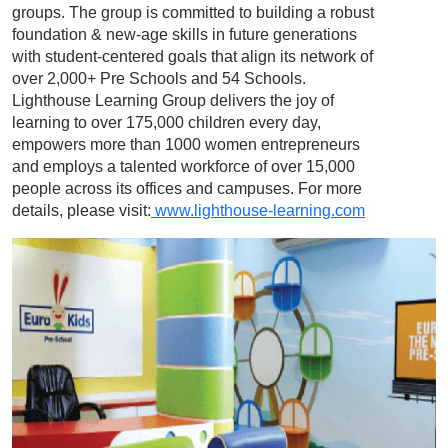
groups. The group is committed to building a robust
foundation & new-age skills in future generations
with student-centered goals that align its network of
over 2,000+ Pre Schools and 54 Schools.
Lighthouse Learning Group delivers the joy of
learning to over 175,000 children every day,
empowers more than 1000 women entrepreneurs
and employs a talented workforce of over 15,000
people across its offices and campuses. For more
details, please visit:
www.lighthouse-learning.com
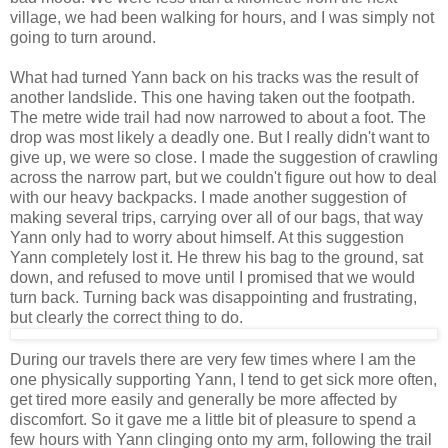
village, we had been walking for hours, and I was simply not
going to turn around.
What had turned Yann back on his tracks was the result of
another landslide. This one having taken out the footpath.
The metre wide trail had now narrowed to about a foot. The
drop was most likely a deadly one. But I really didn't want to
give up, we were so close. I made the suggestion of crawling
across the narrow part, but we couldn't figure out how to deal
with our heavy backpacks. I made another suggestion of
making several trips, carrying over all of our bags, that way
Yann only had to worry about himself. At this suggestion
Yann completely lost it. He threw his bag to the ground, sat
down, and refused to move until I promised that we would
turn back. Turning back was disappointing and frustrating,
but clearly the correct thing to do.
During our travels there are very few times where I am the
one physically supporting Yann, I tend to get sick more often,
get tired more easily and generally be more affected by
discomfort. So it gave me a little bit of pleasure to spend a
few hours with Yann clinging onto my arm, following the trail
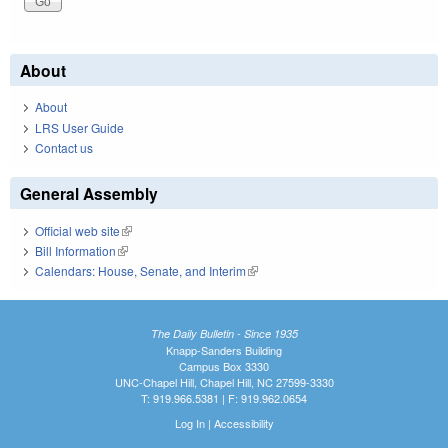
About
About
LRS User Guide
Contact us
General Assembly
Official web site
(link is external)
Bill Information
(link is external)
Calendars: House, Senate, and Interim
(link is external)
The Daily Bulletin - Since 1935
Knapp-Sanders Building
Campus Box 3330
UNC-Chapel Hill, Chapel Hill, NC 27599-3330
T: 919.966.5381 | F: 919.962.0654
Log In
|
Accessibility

* * *

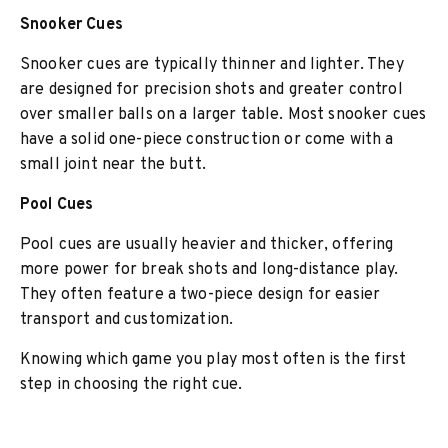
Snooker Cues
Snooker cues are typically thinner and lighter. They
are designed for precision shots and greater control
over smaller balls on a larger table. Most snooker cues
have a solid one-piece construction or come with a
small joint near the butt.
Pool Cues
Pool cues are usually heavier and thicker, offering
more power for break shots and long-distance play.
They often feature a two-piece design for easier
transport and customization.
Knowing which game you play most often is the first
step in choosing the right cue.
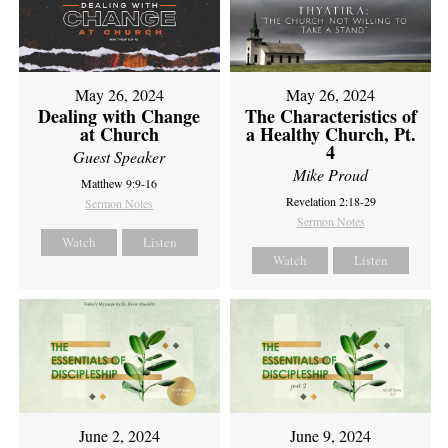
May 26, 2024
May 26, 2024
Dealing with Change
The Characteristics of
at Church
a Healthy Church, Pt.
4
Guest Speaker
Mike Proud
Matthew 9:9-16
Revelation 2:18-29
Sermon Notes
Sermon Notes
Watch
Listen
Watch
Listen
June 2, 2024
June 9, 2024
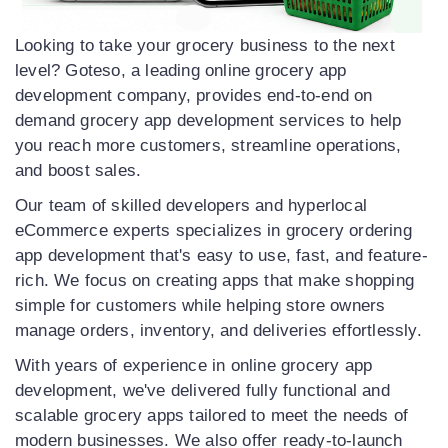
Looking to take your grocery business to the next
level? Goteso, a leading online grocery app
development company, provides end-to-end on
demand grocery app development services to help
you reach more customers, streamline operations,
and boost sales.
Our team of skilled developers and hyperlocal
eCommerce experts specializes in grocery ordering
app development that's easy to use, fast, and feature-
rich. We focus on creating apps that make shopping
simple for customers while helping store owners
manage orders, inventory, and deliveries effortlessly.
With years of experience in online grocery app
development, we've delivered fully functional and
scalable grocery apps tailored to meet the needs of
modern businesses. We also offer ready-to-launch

ABOUT THIS TASK →
Copy the records word for word, beginning at the line that contains "village, we had" and ending after the line that contains "give up, we".

EXERCISE ANSWER →
village, we had been walking for hours, and I was simply not
going to turn around.
What had turned Yann back on his tracks was the result of
another landslide. This one having taken out the footpath.
The metre wide trail had now narrowed to about a foot. The
drop was most likely a deadly one. But I really didn't want to
give up, we were so close. I made the suggestion of crawling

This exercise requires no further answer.